Here's my bottom line about this topic:
Our brains are electrochemical computers. They have receptors for a wide array of chemical compounds that can have dramatic effects on the way that the sensory input channels are processed, which in effect changes our perception of the universe surrounding us. We are walking chemistry labs, full of all sorts of drugs, and our bodies are also drug factories.
If you drink coffee, tea or yerba mate, eat chocolate, sugar or garlic, you are "doing drugs" to enhance your mental state. If you eat or drink any of those things with a specific frequency - say daily - you are a drug addict. Get over it.
When your doctor gives you a prescription, you get it filled at a drugstore.
I'm sick and tired and the demonization of drugs, and would love to live to see the day when all the hysteria around this issue goes away.

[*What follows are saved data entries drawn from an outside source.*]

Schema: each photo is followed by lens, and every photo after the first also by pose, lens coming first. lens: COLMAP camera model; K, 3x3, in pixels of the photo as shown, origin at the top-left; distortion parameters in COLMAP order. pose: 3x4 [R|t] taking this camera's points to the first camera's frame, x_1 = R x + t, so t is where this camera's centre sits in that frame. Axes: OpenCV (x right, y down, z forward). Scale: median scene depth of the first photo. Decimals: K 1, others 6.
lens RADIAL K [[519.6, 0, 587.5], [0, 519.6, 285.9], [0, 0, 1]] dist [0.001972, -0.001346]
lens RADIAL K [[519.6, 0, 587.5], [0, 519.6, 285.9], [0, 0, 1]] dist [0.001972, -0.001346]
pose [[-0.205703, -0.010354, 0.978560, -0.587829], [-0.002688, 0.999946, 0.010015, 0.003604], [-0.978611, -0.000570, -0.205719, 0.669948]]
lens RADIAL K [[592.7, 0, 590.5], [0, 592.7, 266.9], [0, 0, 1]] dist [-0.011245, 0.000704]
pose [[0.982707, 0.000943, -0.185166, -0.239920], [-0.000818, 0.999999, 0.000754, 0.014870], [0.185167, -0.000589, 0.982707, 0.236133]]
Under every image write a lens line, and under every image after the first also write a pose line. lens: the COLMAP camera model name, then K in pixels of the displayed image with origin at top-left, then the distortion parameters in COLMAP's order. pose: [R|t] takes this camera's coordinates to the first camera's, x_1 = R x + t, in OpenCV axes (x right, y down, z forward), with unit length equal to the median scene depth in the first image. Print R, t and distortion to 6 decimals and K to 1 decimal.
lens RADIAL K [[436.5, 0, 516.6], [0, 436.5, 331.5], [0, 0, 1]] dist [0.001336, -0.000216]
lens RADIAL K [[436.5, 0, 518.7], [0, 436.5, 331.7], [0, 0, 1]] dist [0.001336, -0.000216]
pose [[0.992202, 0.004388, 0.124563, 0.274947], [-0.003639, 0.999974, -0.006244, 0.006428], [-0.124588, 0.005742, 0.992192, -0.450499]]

I'd much rather have a conversation with folks who are comfortable in their own skins, but I recognize that everyone - except for saints, and I don't know any personally - likes to change their reality in their own way. That said, I've lost a couple of really close friends to heroin, very tragic, cocaine and meth are a scourge and should be deeply feared, tobacco kills more people every year than every "illegal" drug combined, alcohol turns people into violent, moronic dweebs when consumed in excess, and excessive marijuana use can have a serious impact on motivation and self-awareness (ever meet the serious pothead who never stops to actually listen to what they're being told? They're just waiting for their turn to talk?).
But you can never have enough chocolate, EVER. So there.
Any everyone of at least moderate mental health should have at least one guided psychedelic experience in their lives, for no other reason than to get a taste of the severe limitations of their perception of reality.
And what I would give to still have Bill Hicks alive. Man, that guy was brilliant.